Standing, from left to right, Magda, José and Lourdes Villa Soberón, Toitico's children. Seated, Magda Soberón, Toitico's widow, and granddaughter Lizzie. Héctor Garrido

But on July 26, 1953, Fidel Castro and a group of young revolutionaries stormed the Moncada Barracks. Toitico was arrested that same day. “Because he had resigned at the time of the coup, they thought he was involved in the insurrection in Santiago, although it was not true,” says Lourdes. On the day of his arrest, Toitico was imprisoned in the same cell as Abel Santamaría, one of the leaders of the Moncada attack. He watched as Abel was taken out of the cell and a soldier stuck a bayonet in his eye before murdering him. Toitico was detained for several months along with those involved in the Moncada attack; he was tried along with Fidel and his group (at the same trial where Castro pronounced his famous “History will absolve me” speech). Ultimately, Toitico was released because he had not been involved in the uprising.

“After that, things got bad; they harassed him a lot, and we moved to Guantánamo,” says Magda. Toitico’s widow smiles again. “He became a Pepsi-Cola representative there… Since everyone loved him, they all bought from him, and in a short time Coca-Cola went under in Guantánamo.” When Fidel Castro’s revolutionaries began their guerrilla campaign in the Sierra Maestra, Toitico was harassed again, and the family decided to leave the country. When the 1959 Cuban Revolution triumphed, they were in Spain. Toitico returned to Cuba immediately. He continued with his Pepsi-Cola business until American companies were nationalized in the 1960s. After that, José Miguel Villa continued to work as a driver in the new revolutionary soft drink company, where he worked until he retired after an illness. His eldest son, Pepín, received a scholarship to study at art schools in Havana. Eventually, the whole family moved to the capital, and Toitico died there in the 1980s.

Lourdes and Pepín—who is a respected artist in Cuba and famous for his bronze sculptures that adorn various public spaces in Havana, like the one of John Lennon in a park in El Vedado—says that their father always told them that he was a friend of the Trío Matamoros and that they made a song for him, but no one in the family believed it. “We thought they were his fantasies, but three years ago Choy found the song by chance and called us,” says Lizzie, Toitico’s granddaughter and the owner of a small restaurant in Havana.

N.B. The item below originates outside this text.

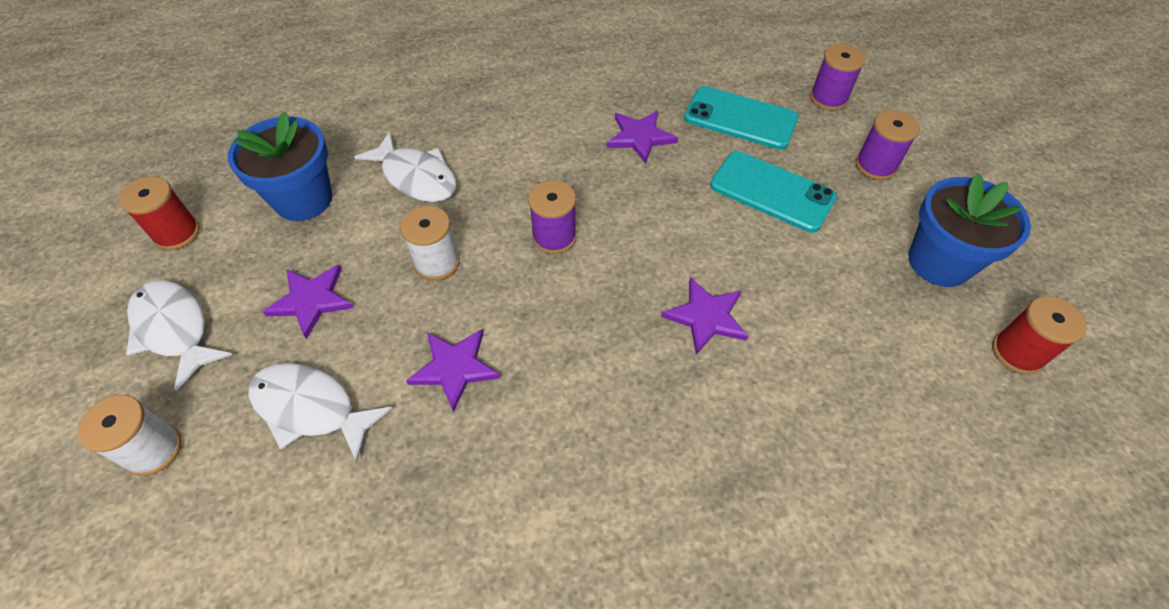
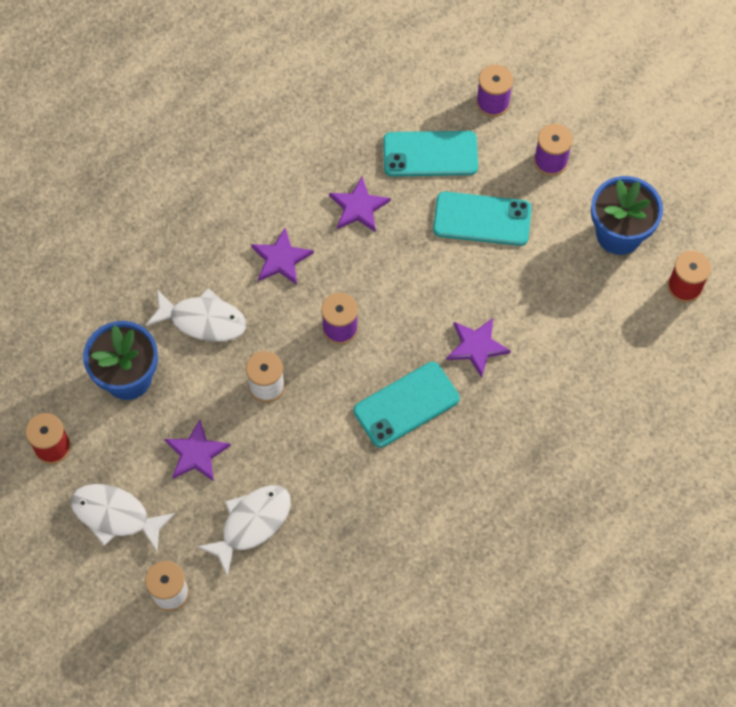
camera: 25 degrees left, 10 degrees up
white fish [248,363,393,462] -> white fish turned 135 degrees clockwise [197,485,291,576]
purple star [406,329,501,412] -> purple star moved to [251,228,314,285]
none -> turquoise phone [354,362,460,447]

That day the whole family and the architect had a party at her restaurant.

A photograph of Toitico with his newborn son Pepín in 1950.
A photograph of Toitico with his newborn son Pepín in 1950. Archivo Familiar

Lourdes gets emotional when she remembers her father. “In the midst of the Special Period crisis, in the 1990s, I had to go to Guantánamo for work, and I went to stay at the Martí Hotel. It was summertime, and it was very hot. The receptionist was an older man and he told me that there were no rooms available with air conditioning, just fans. When he asked for my personal information and last name, the man was surprised, he told me that in the city there had been a famous police chief who had the same last name, Villa. When I told him that he was my dad, a room with air conditioning became available immediately,” she recalls. Then she sighs and says that she hopes Toitico’s story will be known one day.